Hacker News new | ask | show | jobs
by dcposch 1742 days ago
This is incredible. How big of a VPS would you need to preprocess the whole dataset now?

If I use peermaps and zoom to a particular city, how does it find peers that have that particular part of the db?

2 comments

It's similar how with a torrent you can start seeking into a particular spot in a file and start playing by requesting particular chunks at that spot. Some clients like webtorrent support this behavior but it changes the dynamics of the network somewhat if many clients do this kind of thing. You can build some supplementary peer info to help the process along for different p2p networks depending on if they let you create side-channels or let you make more explicit connections to peers.
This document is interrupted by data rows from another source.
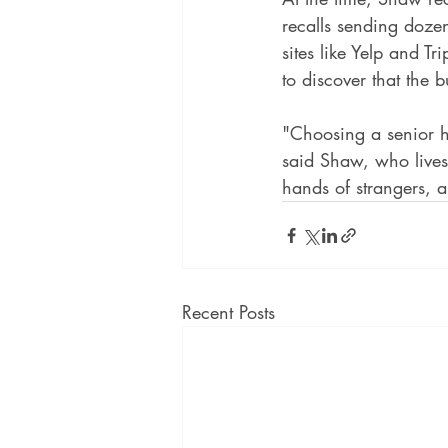
recalls sending dozen
sites like Yelp and T
to discover that the 
"Choosing a senior h
said Shaw, who lives 
hands of strangers, a
Recent Posts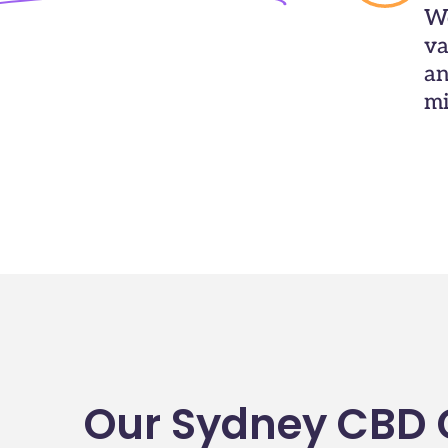
We
va
an
mi
Our Sydney CBD C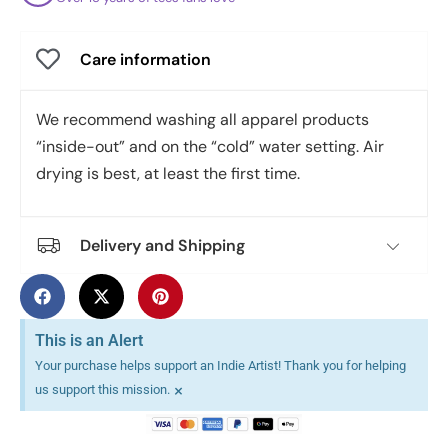
Care information
We recommend washing all apparel products
“inside-out” and on the “cold” water setting. Air
drying is best, at least the first time.
Delivery and Shipping
This is an Alert
Your purchase helps support an Indie Artist! Thank you for helping
×
us support this mission.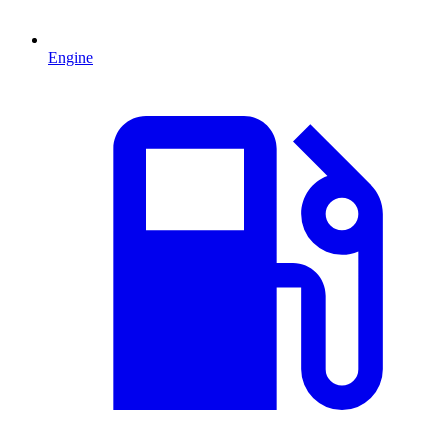
Engine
For peermaps, the database is file and directory based so most of that peer tree traversal should be handled already by the network. And there are more ways to optimize the connections with additional tricks once you get the basics working with a somewhat slower and less sophisticated transfer method.
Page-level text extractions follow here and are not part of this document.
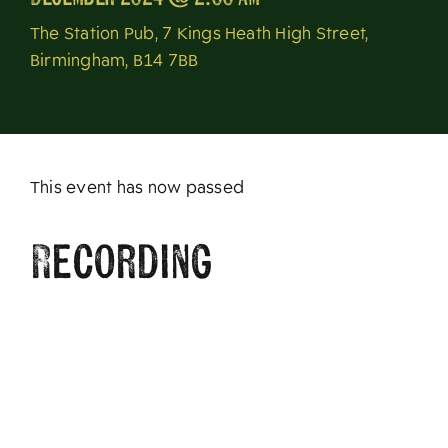
About
The Station Pub, 7 Kings Heath High Street,
Birmingham, B14 7BB
This event has now passed
Recording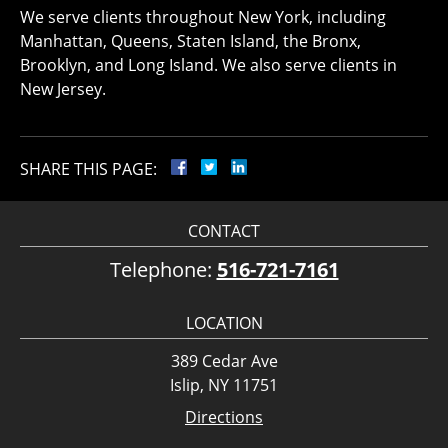
We serve clients throughout New York, including
Manhattan, Queens, Staten Island, the Bronx,
Brooklyn, and Long Island. We also serve clients in
New Jersey.
SHARE THIS PAGE:
CONTACT
Telephone:
516-721-7161
LOCATION
389 Cedar Ave
Islip, NY 11751
Directions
The VPS we're running on has 60GB of RAM which should be plenty but the ingest program needs more work to use less memory so it stops crashing when denormalizing multipolygon relations, which involves denormalizing ways which fetch nodes... all referenced by ID which has not much locality spread across the pbf file. And if you write to temporary storage it can use a lot of disk and denormalization based on the on-disk format can get really slow. It's just all very tricky to get working well within reasonable time constraints (less than a week of processing ideally) and a reasonable memory footprint.